The ubiquity of the filing cabinet in the twentieth-century office space, along with its noticeable absence of style, has obscured its transformative role in the histories of both information technology and work. In the first in-depth history of this neglected artifact, Craig Robertson explores how the filing cabinet profoundly shaped the way that information and data have been sorted, stored, retrieved, and used.

Invented in the 1890s, the filing cabinet was a result of the nineteenth-century faith in efficiency. Previously, paper records were arranged haphazardly: bound into books, stacked in piles, curled into slots, or impaled on spindles.

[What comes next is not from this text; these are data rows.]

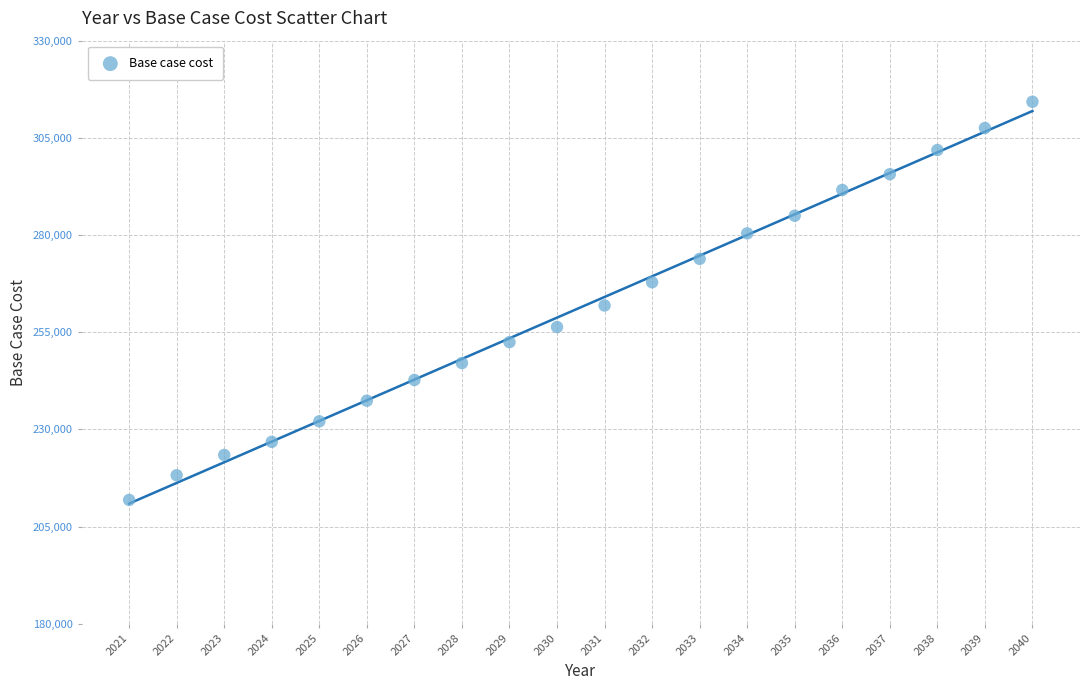

What is the range of Y values (max minus min)?

102435.9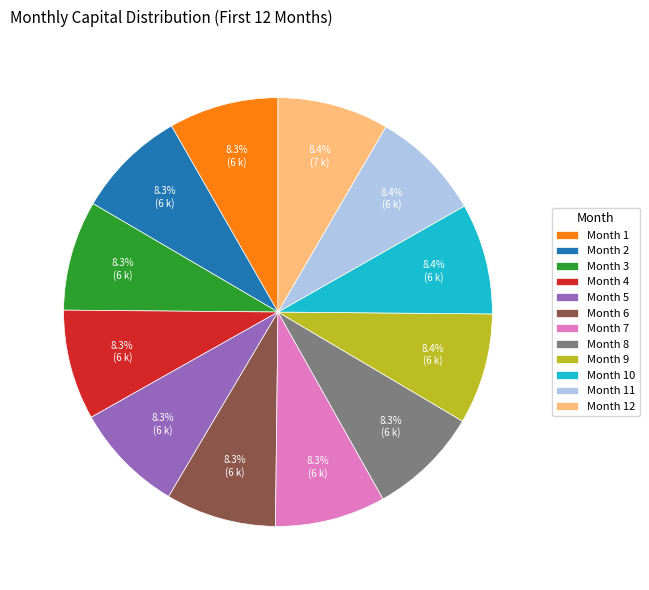

How many segments does this pie chart have?

12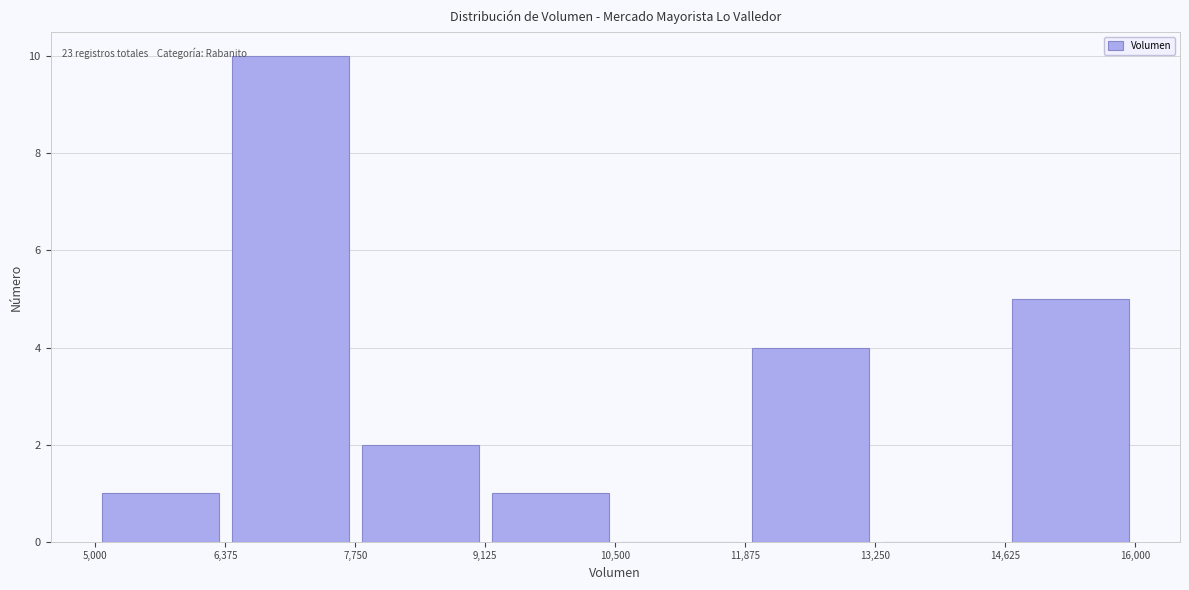

Over which range of the x-axis is the bar tallest?

6,375 to 7,750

The filing cabinet organized loose papers in tabbed folders that could be sorted alphanumerically, radically changing how people accessed, circulated, and structured information.

Robertson’s unconventional history of the origins of the information age posits the filing cabinet as an information storage container, an “automatic memory” machine that contributed to a new type of information labor privileging manual dexterity over mental deliberation. Gendered assumptions about women’s nimble fingers helped to naturalize the changes that brought women into the workforce as low-level clerical workers. The filing cabinet emerges from this unexpected account as a sophisticated piece of information technology and a site of gendered labor that with its folders, files, and tabs continues to shape how we interact with information and data in today’s digital world.

Craig Robertson is associate professor of media studies at Northeastern University and author of The Passport in America: The History of a Document.